Almanya’da ırkçı saldırılar devam ediyor. Hitlere özenen ırkçılar ülkedeki yabancılara karşı ayrımcı tavırlar sergiliyor. Sözlü ve fiziki saldırılarda bulunuyorlar. Son olarak kimliği belirsiz bir ırkçı, 22 yaşında yabancı kökenli kadının saçını yaktı. Ciddi şekilde yaralanan kadının tedavi altına alındı. Frankfurt polisi konuyla ilgili açıklamalarda bulundu. 31 Mayıs tarihinde, Frankfurt kentinin Praunheim semtinde kimliği belirsiz 50 yaşlarında bir erkeğin, 22 yaşında yabancı kökenli bir kadının saçını ateşe verdiği bildirildi. Açıklamada, ciddi şekilde yaralanan kadının tedavi altına alındığı bilgisi yer aldı. Saldırganın yaralanan genç kadına “ülkeyi terk et” diye bağırdığı aktarıldı. Saldırganın daha sonra olay yerinden kaçtığı ifade edildi. Polis, saldırganın yakalanması için çalışma başlattı. Ancak ırkçı saldırgan henüz yakalanamadı.
Alman halkı ülkedeki ırkçılığı kabul ediyor
Almanya Aile Bakanı Lisa Paus ülkede yaşayanların yüzde 90’ının ülkede ırkçılık olduğunu kabul ettiğini açıkladı. Lisa Paus, Berlin’de “Ulusal Ayrımcılık ve Irkçılık İzleme” kurumunun 5 bin kişiyle görüşerek yaptığı araştırma sonuçlarını duyurdu. Paus, ırkçılığın Almanya’da temel anayasal değerlere zarar verdiğini belirtti. Paus, “Araştırma sonucuna göre, Almanya’da yaşayanların yüzde 90’ı ülkede ırkçılık olduğunu kabul ediyor. İstesek de istemesek de ırkçılık her yerde ve hepimizi etkiliyor. Hatta ırkçılık sonucu hayatını kaybedenler oluyor.” diye konuştu. Araştırma, Almanya’da yaşayanların yüzde 22’sinin en az bir kere ırkçılık yaşadığını ortaya koydu. Araştırmada, Müslüman karşıtı ırkçılığın, Müslüman kadınları Batı toplumlarında “bütünleştirilebilir” bir azınlık olarak kurguladığı ve bu şekilde dışladığı ifade edildi. Almanya’da dini aidiyete odaklanmanın, daha önce “misafir işçi” veya “yabancı” olarak değerlendirilen nüfus gruplarının giderek daha fazla “Müslüman” olarak yorumlanmasının nedeninin, bir algı değişikliğinin sonucu olduğu aktarıldı.

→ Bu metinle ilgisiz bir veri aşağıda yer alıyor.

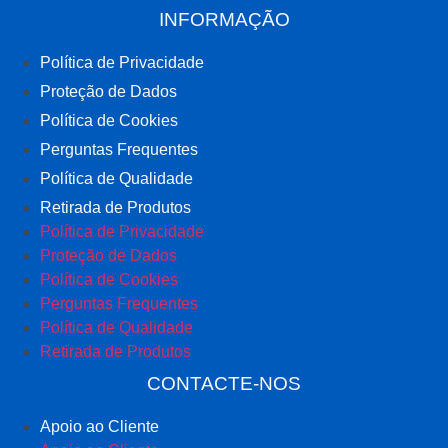
INFORMAÇÃO
Política de Privacidade
Proteção de Dados
Política de Cookies
Perguntas Frequentes
Política de Qualidade
Retirada de Produtos
Política de Privacidade
Proteção de Dados
Política de Cookies
Perguntas Frequentes
Política de Qualidade
Retirada de Produtos
CONTACTE-NOS
Apoio ao Cliente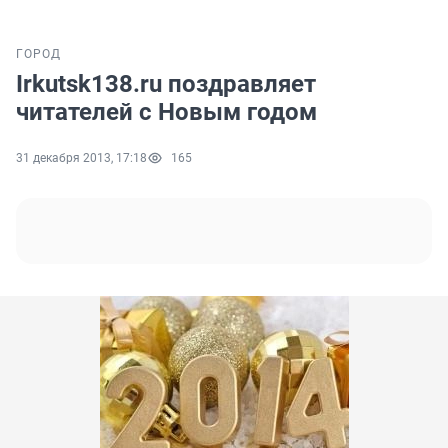
ГОРОД
Irkutsk138.ru поздравляет
читателей с Новым годом
31 декабря 2013, 17:18
165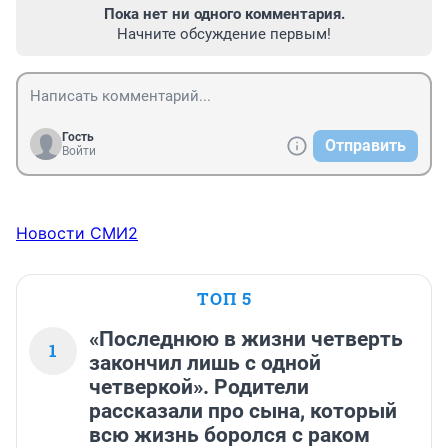
Пока нет ни одного комментария.
Начните обсуждение первым!
Гость
Отправить
Войти
Новости СМИ2
ТОП 5
«Последнюю в жизни четверть
1
закончил лишь с одной
четверкой». Родители
рассказали про сына, который
всю жизнь боролся с раком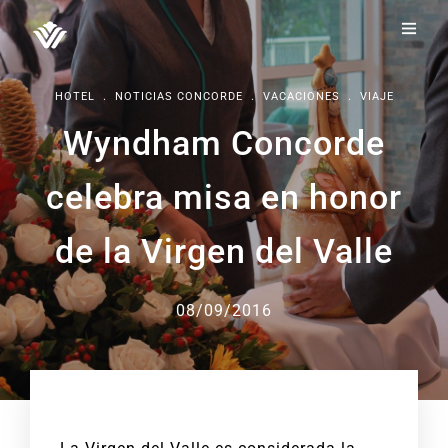
.
.
.
HOTEL
NOTICIAS CONCORDE
VACACIONES
VIAJE
Wyndham Concorde
celebra misa en honor
de la Virgen del Valle
08/09/2016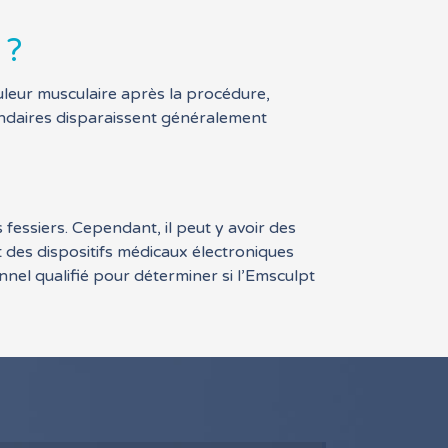
 ?
leur musculaire après la procédure,
condaires disparaissent généralement
fessiers. Cependant, il peut y avoir des
des dispositifs médicaux électroniques
onnel qualifié pour déterminer si l’Emsculpt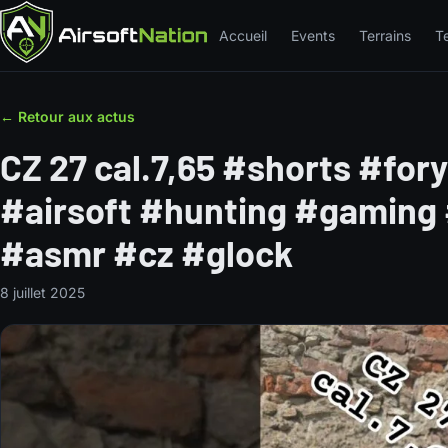
Accueil
Events
Terrains
T
← Retour aux actus
CZ 27 cal.7,65 #shorts #for
#airsoft #hunting #gaming
#asmr #cz #glock
8 juillet 2025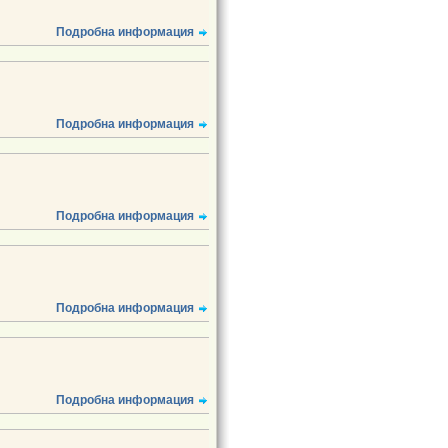
Подробна информация
Подробна информация
Подробна информация
Подробна информация
Подробна информация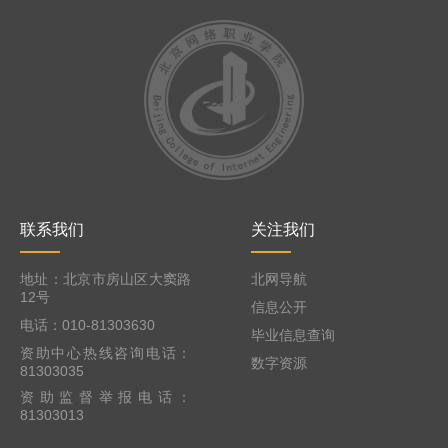
联系我们
关注我们
地址：北京市房山区大窦路
北网导航
12号
信息公开
电话：010-81303630
毕业信息查询
资助中心热线咨询电话：
数字资源
81303035
资助监督举报电话：
81303013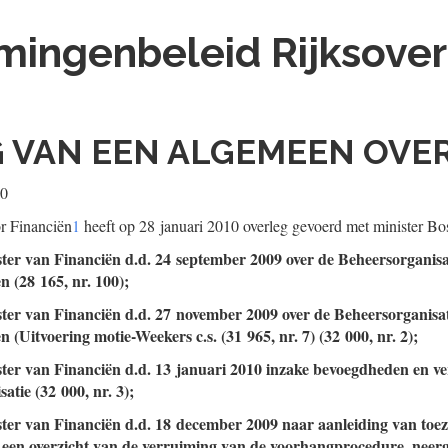
ingenbeleid Rijksover
 VAN EEN ALGEMEEN OVE
10
r Financiën
1
heeft op 28 januari 2010 overleg gevoerd met minister Bo
ster van Financiën d.d. 24 september 2009 over de Beheersorganisat
en (28 165, nr. 100);
ster van Financiën d.d. 27 november 2009 over de Beheersorganisati
gen (Uitvoering motie-Weekers c.s. (31 965, nr. 7) (32 000, nr. 2);
ister van Financiën d.d. 13 januari 2010 inzake bevoegdheden en 
atie (32 000, nr. 3);
ster van Financiën d.d. 18 december 2009 naar aanleiding van toez
i een overzicht van de verruiming van de voorhangprocedure, neerge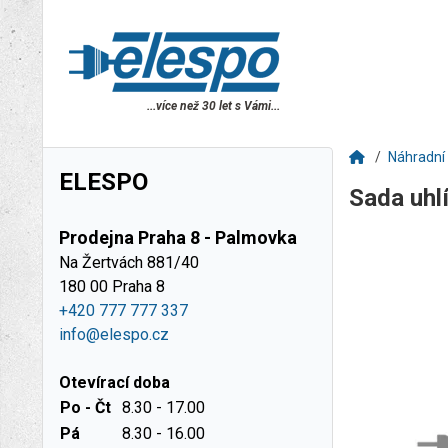
...více než 30 let s Vámi...
Náhradní 
ELESPO
Sada uhl
Prodejna Praha 8 - Palmovka
Na Žertvách 881/40
180 00 Praha 8
+420 777 777 337
info@elespo.cz
Otevírací doba
Po - Čt
8.30 - 17.00
Pá
8.30 - 16.00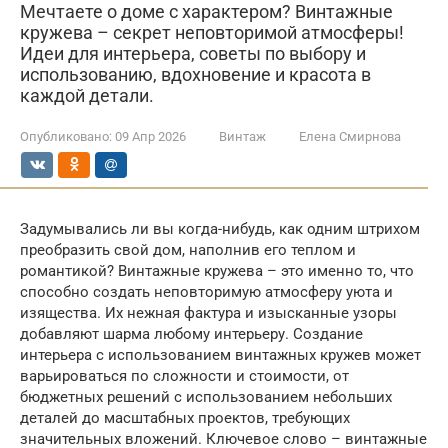
Мечтаете о доме с характером? Винтажные
кружева – секрет неповторимой атмосферы!
Идеи для интерьера, советы по выбору и
использованию, вдохновение и красота в
каждой детали.
Опубликовано:
09 Апр 2026
Винтаж
Елена Смирнова
Задумывались ли вы когда-нибудь, как одним штрихом
преобразить свой дом, наполнив его теплом и
романтикой? Винтажные кружева – это именно то, что
способно создать неповторимую атмосферу уюта и
изящества. Их нежная фактура и изысканные узоры
добавляют шарма любому интерьеру. Создание
интерьера с использованием винтажных кружев может
варьироваться по сложности и стоимости, от
бюджетных решений с использованием небольших
деталей до масштабных проектов, требующих
значительных вложений. Ключевое слово – винтажные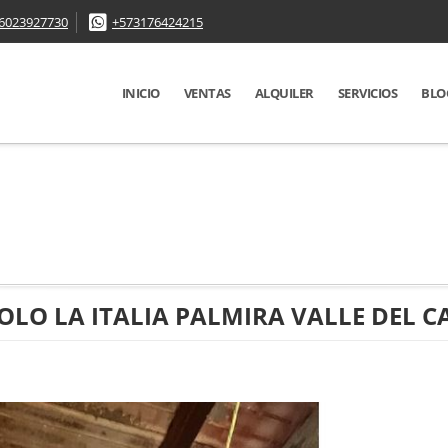
6023927730
+573176424215
INICIO
VENTAS
ALQUILER
SERVICIOS
BLO
OLO LA ITALIA PALMIRA VALLE DEL 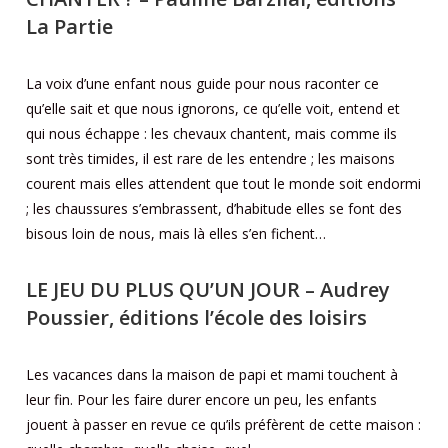
La Partie
La voix d’une enfant nous guide pour nous raconter ce
qu’elle sait et que nous ignorons, ce qu’elle voit, entend et
qui nous échappe : les chevaux chantent, mais comme ils
sont très timides, il est rare de les entendre ; les maisons
courent mais elles attendent que tout le monde soit endormi
; les chaussures s’embrassent, d’habitude elles se font des
bisous loin de nous, mais là elles s’en fichent…
LE JEU DU PLUS QU’UN JOUR
– Audrey
Poussier, éditions l’école des loisirs
Les vacances dans la maison de papi et mami touchent à
leur fin. Pour les faire durer encore un peu, les enfants
jouent à passer en revue ce qu’ils préfèrent de cette maison :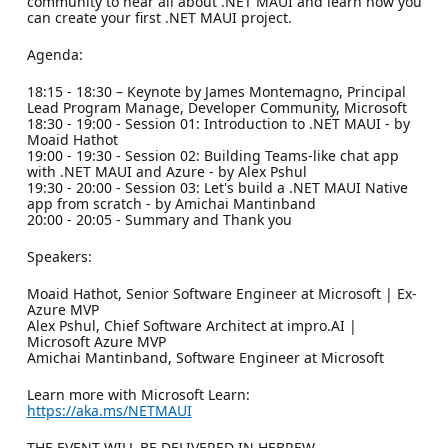
community to hear all about .NET MAUI and learn how you
can create your first .NET MAUI project.
Agenda:
18:15 - 18:30 – Keynote by James Montemagno, Principal
Lead Program Manage, Developer Community, Microsoft
18:30 - 19:00 - Session 01: Introduction to .NET MAUI - by
Moaid Hathot
19:00 - 19:30 - Session 02: Building Teams-like chat app
with .NET MAUI and Azure - by Alex Pshul
19:30 - 20:00 - Session 03: Let's build a .NET MAUI Native
app from scratch - by Amichai Mantinband
20:00 - 20:05 - Summary and Thank you
Speakers:
Moaid Hathot, Senior Software Engineer at Microsoft | Ex-
Azure MVP
Alex Pshul, Chief Software Architect at impro.AI |
Microsoft Azure MVP
Amichai Mantinband, Software Engineer at Microsoft
Learn more with Microsoft Learn:
https://aka.ms/NETMAUI
THE EVENT WILL BE DELIVERED IN HEBREW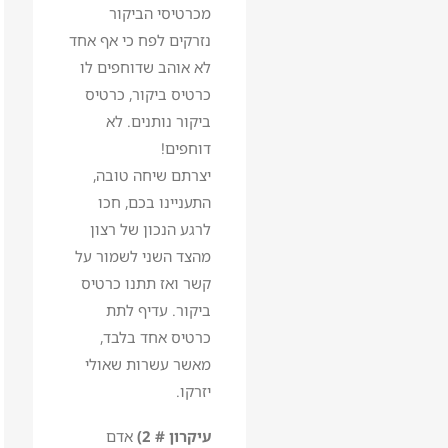
מכרטיסי הביקור
נזרקים לפח כי אף אחד
לא אוהב שדוחפים לו
כרטיס ביקור, כרטיס
ביקור נותנים. לא
דוחפים!
יצרתם שיחה טובה,
התעניינו בכם, חכו
לרגע הנכון של רצון
מהצד השני לשמור על
קשר ואז תתנו כרטיס
ביקור. עדיף לתת
כרטיס אחד בלבד,
מאשר עשרות שאולי
יזרקו.
עיקרון # 2)
אדם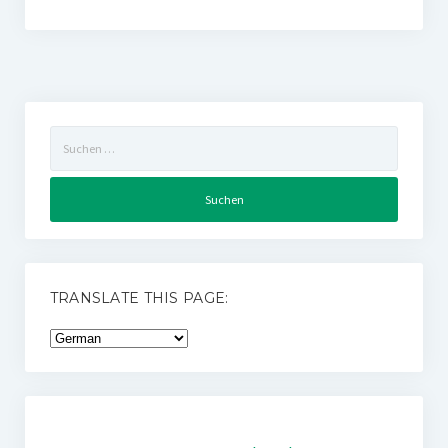
Suchen
nach:
TRANSLATE THIS PAGE: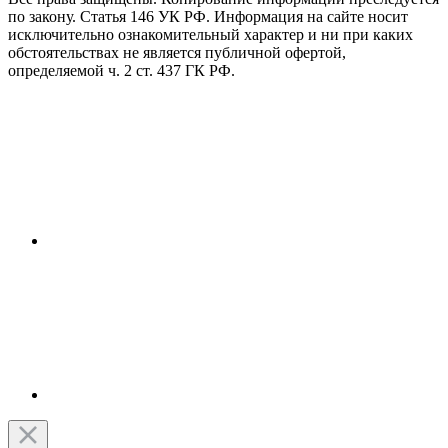
по закону. Статья 146 УК РФ. Информация на сайте носит
исключительно ознакомительный характер и ни при каких
обстоятельствах не является публичной офертой,
определяемой ч. 2 ст. 437 ГК РФ.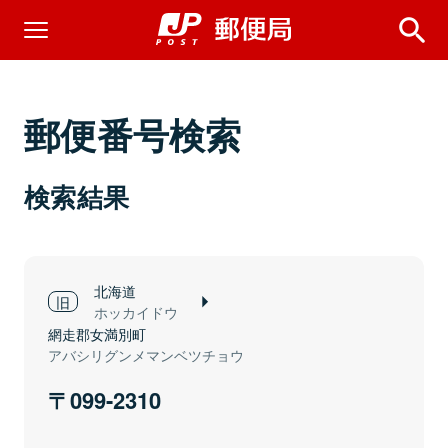
郵便番号検索
検索結果
北海道
ホッカイドウ
網走郡女満別町
アバシリグンメマンベツチョウ
099-2310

Müslüman olmak tek başına bir “sorun”
Müslüman olmanın, tek başına bir “sorun” hatta bir “tehlike” olarak algılandığı kaydedilen araştırmada, dini mensubiyetin ırksallaştırıldığı dile getirildi. Araştırmaya göre, nüfusun dörtte birinden fazlası, sosyal gruplar arasındaki eşitsizliğin meşru olduğu fikrini paylaşıyor. Almanya’da birçok kişi hala insan ırklarının varlığına inanıyor. Irkçı grupların genç üyeleri arasında doğrudan ırkçılık deneyimleri daha sık hale geliyor. Almanya’da ırkçılığın varlığından neredeyse hiç kimsenin şüphesi olmadığı ifade ediliyor.